**How to complete this task:** With all pictures omitted, return verbatim the lines from the beginning of the records below through the line containing "processo relativamente semplice".
(Entries shown Opens)
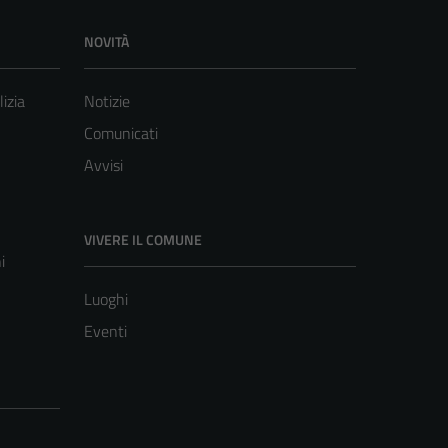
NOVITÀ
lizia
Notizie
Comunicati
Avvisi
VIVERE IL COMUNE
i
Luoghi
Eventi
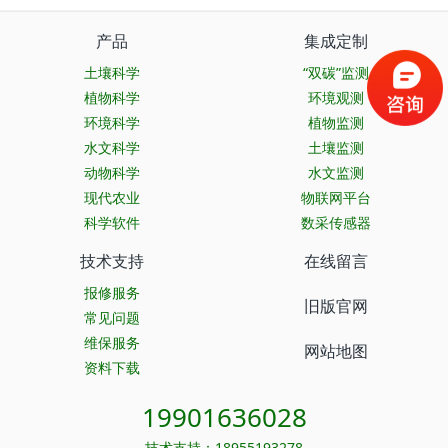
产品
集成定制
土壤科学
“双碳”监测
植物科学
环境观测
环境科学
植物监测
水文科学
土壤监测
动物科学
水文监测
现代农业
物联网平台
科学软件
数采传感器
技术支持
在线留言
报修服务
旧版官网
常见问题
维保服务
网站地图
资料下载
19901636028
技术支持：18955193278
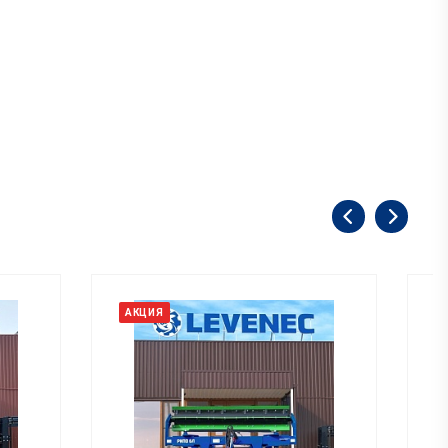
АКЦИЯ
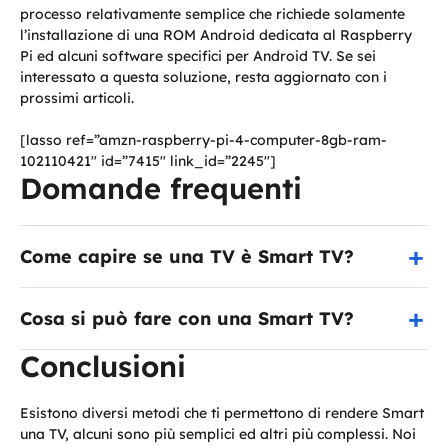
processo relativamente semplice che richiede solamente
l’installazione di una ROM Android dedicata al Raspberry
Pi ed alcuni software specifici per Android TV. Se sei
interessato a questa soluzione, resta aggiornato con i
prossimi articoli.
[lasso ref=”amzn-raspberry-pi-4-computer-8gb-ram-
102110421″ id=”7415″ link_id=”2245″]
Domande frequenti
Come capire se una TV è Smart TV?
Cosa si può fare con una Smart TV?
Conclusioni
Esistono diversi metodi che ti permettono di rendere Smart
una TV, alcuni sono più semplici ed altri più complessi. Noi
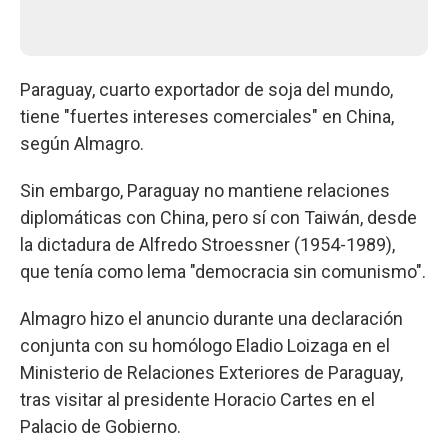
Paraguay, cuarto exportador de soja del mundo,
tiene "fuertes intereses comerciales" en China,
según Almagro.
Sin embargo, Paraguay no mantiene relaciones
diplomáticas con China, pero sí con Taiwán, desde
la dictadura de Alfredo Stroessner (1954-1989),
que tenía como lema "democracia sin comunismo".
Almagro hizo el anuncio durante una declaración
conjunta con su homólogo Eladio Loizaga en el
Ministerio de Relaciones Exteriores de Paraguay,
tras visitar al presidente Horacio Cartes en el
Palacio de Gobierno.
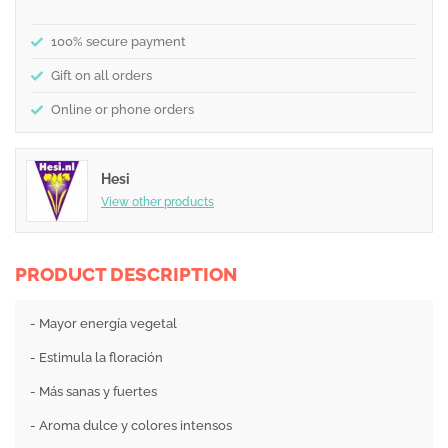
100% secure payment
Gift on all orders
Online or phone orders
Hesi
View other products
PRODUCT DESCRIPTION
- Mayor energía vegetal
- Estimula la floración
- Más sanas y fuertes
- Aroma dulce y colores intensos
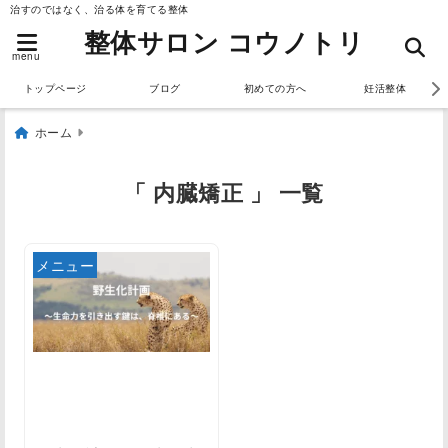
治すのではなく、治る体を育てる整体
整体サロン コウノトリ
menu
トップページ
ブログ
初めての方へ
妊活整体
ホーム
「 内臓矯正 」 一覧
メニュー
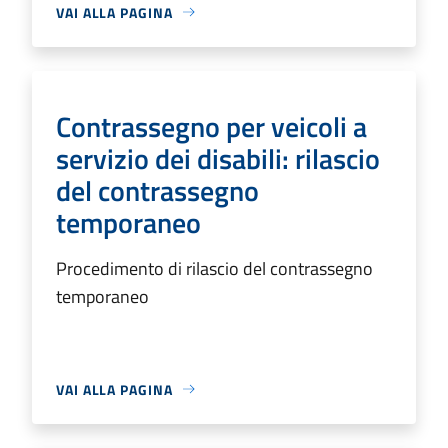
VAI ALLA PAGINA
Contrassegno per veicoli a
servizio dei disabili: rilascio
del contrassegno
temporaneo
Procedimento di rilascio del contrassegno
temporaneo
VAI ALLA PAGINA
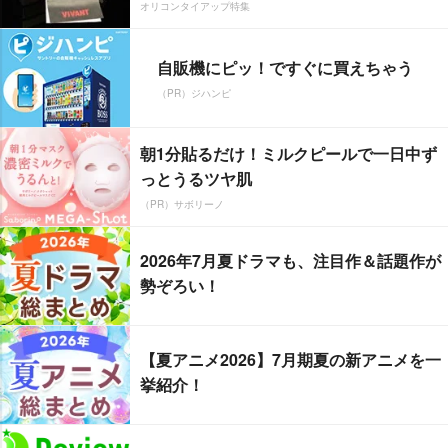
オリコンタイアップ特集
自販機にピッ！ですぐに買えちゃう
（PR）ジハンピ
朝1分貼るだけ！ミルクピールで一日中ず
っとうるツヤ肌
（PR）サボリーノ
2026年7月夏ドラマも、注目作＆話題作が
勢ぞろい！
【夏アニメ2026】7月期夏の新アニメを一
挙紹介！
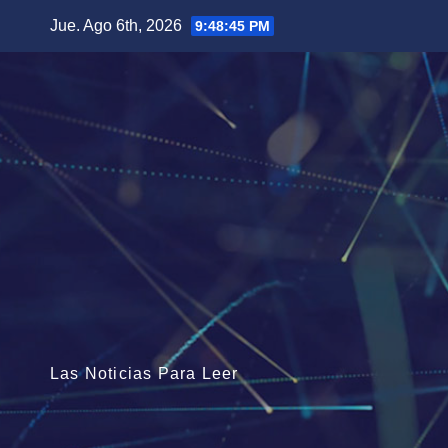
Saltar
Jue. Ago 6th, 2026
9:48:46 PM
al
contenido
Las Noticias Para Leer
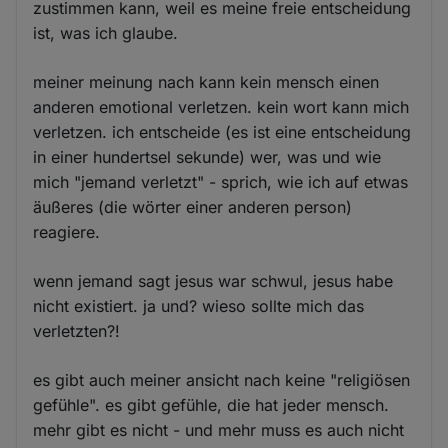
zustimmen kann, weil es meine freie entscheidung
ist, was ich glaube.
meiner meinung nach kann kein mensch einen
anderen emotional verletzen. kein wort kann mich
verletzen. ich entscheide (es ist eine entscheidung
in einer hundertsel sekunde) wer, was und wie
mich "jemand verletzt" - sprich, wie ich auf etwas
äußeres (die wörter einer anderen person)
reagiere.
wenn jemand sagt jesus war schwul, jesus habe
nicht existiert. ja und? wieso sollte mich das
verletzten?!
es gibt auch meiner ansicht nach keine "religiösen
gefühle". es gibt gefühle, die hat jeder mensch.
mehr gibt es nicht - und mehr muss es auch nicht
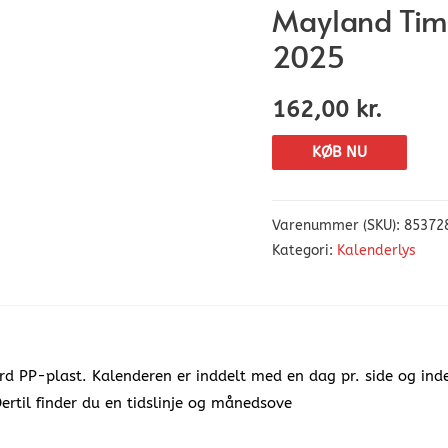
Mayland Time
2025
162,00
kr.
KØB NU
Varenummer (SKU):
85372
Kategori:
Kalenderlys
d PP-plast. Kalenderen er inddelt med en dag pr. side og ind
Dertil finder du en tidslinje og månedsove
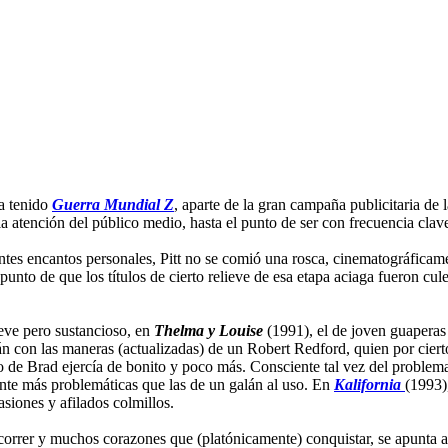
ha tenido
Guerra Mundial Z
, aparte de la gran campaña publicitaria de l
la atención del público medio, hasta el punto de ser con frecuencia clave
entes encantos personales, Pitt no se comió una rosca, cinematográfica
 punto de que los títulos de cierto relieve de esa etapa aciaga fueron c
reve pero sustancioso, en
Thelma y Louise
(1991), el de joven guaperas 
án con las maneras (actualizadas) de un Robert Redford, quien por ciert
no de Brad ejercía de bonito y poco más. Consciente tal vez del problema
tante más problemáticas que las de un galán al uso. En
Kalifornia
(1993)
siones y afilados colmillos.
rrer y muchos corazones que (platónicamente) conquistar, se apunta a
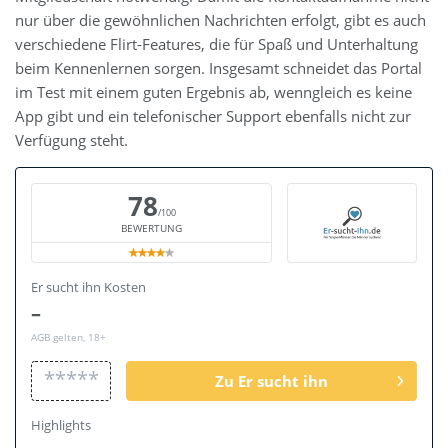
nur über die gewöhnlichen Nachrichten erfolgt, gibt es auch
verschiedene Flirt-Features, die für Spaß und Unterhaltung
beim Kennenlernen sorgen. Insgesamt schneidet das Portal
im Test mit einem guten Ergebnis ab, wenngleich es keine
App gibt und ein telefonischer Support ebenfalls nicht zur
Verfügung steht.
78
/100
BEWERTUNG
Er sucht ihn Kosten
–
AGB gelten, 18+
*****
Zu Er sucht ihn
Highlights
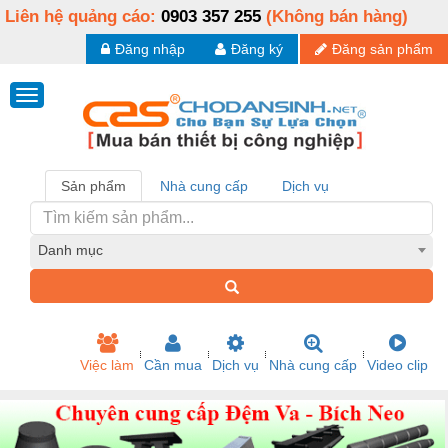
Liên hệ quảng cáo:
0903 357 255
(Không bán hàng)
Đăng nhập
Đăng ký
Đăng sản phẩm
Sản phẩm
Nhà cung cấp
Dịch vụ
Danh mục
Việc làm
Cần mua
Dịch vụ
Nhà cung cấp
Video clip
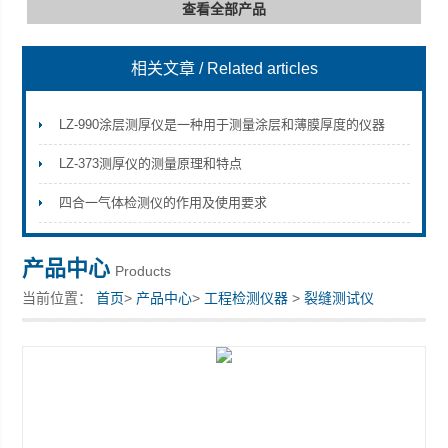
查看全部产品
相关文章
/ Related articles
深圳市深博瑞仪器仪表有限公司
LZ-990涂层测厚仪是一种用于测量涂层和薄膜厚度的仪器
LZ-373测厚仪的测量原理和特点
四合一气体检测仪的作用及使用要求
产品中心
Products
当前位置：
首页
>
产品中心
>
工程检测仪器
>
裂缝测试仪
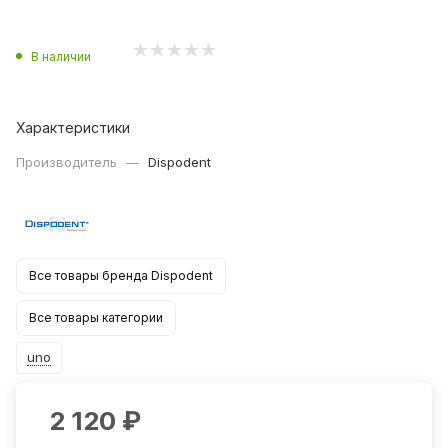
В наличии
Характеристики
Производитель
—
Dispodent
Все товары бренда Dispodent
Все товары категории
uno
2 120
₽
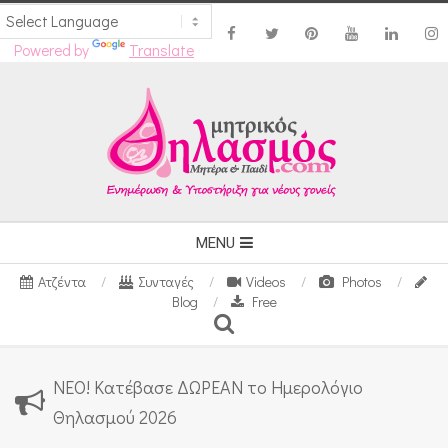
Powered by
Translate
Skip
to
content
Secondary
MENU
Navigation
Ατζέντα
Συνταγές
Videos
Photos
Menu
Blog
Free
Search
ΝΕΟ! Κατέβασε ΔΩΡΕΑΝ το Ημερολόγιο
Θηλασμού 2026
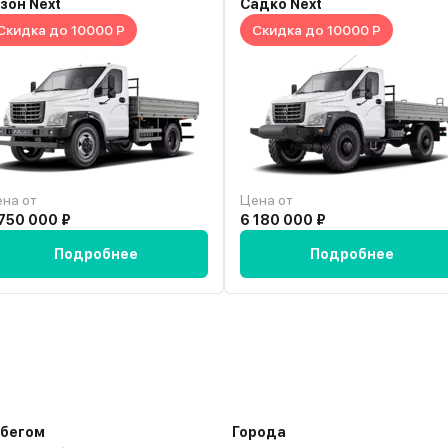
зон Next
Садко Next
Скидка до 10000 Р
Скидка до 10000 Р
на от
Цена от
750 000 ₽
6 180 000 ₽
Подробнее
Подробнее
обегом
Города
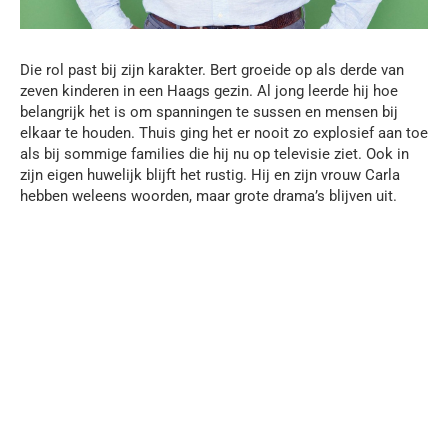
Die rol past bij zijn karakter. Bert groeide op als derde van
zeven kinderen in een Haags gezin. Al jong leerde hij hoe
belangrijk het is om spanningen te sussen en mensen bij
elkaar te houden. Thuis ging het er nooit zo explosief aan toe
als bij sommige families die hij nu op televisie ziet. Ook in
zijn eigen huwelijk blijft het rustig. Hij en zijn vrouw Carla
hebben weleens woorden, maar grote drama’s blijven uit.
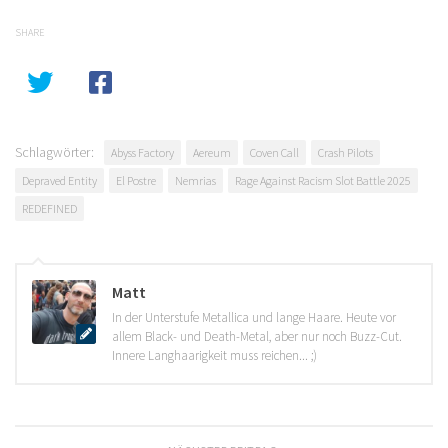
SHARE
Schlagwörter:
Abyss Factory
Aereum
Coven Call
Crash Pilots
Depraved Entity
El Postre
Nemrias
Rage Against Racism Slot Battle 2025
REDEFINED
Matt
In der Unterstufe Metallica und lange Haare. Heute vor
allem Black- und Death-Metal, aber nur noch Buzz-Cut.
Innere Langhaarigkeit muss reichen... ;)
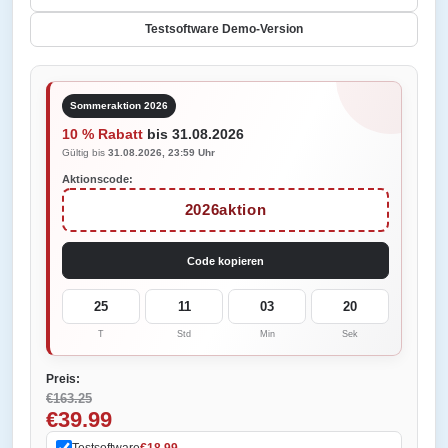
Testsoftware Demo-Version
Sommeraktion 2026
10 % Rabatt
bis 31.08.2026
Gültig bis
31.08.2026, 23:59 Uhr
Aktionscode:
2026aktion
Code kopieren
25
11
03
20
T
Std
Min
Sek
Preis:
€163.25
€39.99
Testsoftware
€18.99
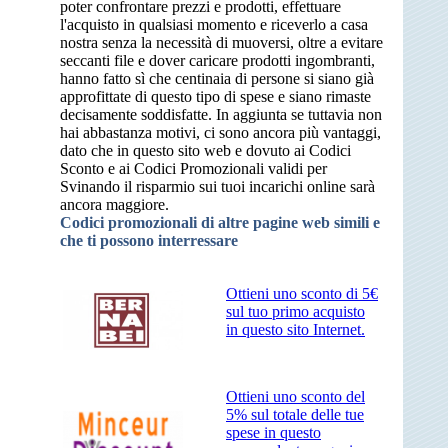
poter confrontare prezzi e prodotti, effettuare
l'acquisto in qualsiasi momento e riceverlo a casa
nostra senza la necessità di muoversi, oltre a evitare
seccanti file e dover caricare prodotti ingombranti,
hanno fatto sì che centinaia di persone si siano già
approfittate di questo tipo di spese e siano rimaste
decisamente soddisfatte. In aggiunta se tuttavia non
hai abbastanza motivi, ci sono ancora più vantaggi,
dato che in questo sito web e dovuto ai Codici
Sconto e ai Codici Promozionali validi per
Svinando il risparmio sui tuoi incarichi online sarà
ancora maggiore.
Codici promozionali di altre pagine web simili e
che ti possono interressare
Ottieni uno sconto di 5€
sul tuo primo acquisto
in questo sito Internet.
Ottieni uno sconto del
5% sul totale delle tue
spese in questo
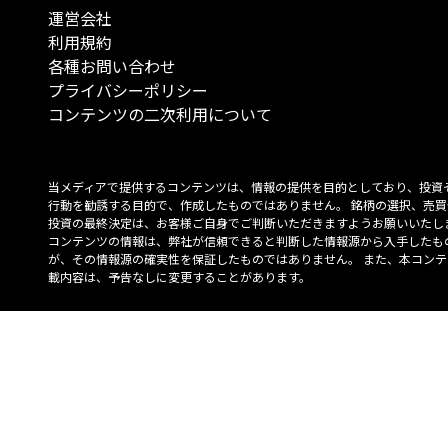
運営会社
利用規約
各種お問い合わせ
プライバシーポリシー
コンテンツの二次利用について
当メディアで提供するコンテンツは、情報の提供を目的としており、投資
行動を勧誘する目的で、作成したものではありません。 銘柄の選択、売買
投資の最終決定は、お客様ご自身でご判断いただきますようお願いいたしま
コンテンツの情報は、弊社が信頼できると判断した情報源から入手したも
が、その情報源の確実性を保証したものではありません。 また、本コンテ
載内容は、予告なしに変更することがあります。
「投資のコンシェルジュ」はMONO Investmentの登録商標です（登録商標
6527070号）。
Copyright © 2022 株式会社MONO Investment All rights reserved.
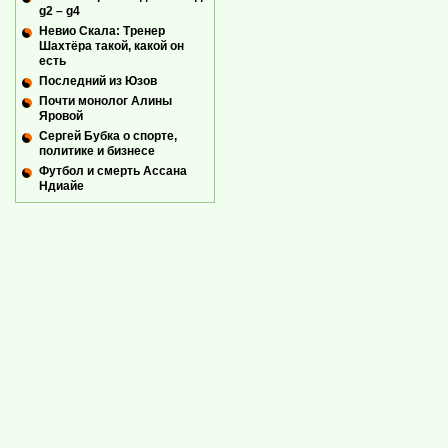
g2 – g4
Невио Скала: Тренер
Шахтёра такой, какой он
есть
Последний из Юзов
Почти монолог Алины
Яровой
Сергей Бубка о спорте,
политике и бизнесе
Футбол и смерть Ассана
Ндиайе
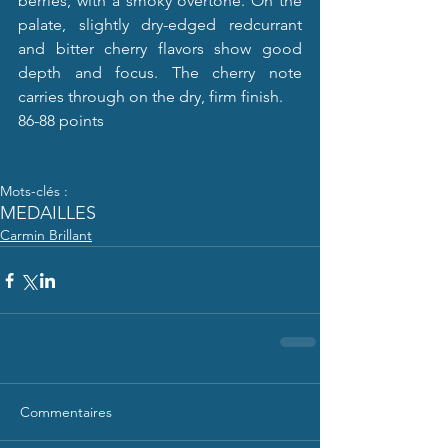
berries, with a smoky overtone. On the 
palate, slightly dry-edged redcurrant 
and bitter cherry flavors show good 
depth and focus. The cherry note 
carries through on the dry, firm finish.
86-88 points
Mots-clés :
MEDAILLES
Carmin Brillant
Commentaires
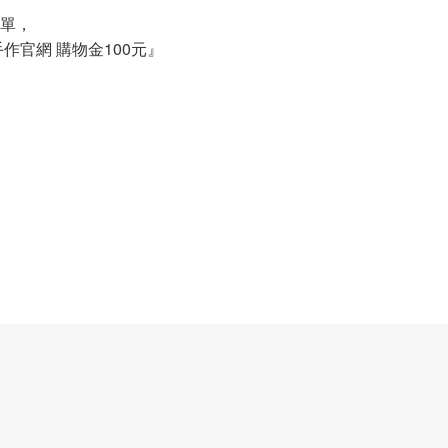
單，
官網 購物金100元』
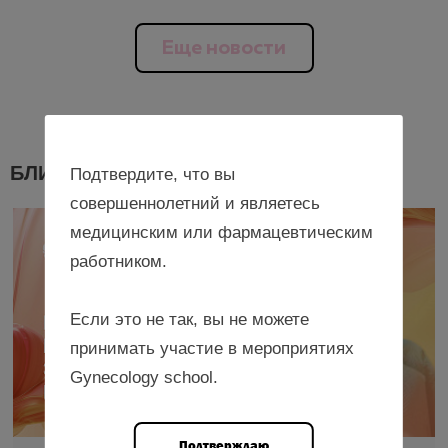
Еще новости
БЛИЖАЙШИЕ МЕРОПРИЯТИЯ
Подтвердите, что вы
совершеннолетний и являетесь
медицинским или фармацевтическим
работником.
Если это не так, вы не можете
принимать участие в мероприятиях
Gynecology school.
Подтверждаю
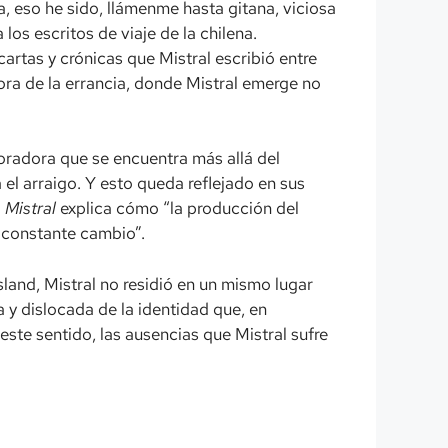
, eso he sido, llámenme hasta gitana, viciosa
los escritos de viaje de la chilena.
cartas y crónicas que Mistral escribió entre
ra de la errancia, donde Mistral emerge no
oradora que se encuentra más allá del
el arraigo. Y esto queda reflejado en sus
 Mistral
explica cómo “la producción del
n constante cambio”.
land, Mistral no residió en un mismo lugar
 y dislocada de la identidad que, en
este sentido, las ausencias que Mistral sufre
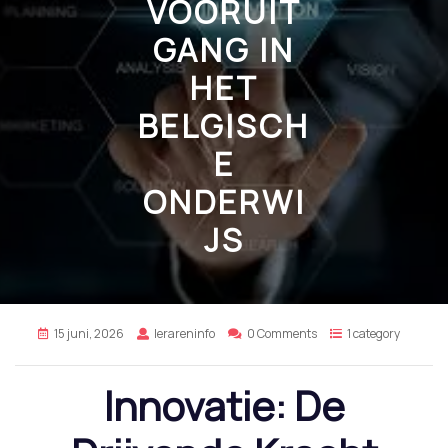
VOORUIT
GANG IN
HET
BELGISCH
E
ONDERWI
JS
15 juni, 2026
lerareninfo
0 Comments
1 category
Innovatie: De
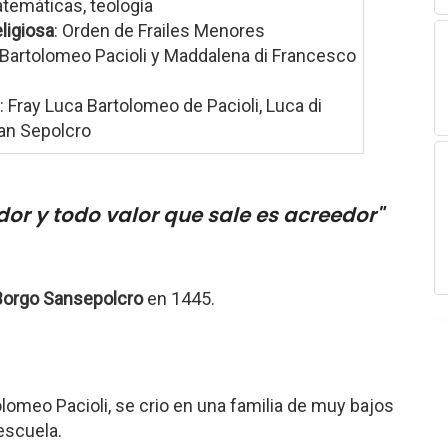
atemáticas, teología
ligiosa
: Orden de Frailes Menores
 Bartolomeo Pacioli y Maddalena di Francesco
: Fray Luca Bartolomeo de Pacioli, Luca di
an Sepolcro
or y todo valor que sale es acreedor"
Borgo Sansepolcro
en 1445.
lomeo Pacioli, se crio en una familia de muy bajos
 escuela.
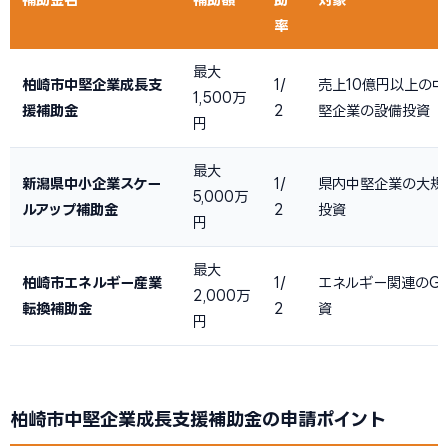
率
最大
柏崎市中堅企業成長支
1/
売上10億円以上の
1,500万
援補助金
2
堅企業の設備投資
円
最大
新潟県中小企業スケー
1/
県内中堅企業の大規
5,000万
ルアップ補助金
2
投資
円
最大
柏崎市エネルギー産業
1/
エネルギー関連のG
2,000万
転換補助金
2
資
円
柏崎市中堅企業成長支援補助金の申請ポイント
(Entries shown Closes)
**Exercise answer:**
NOVITÀ
lizia
Notizie
Comunicati
Avvisi
VIVERE IL COMUNE
i
Luoghi
Eventi
产品
集成定制
土壤科学
“双碳”监测
植物科学
环境观测
环境科学
植物监测
水文科学
土壤监测
动物科学
水文监测
现代农业
物联网平台
科学软件
数采传感器
技术支持
在线留言
报修服务
旧版官网
常见问题
维保服务
网站地图
资料下载
19901636028
技术支持：18955193278
АКЦИЯ
processo relativamente semplice che richiede solamente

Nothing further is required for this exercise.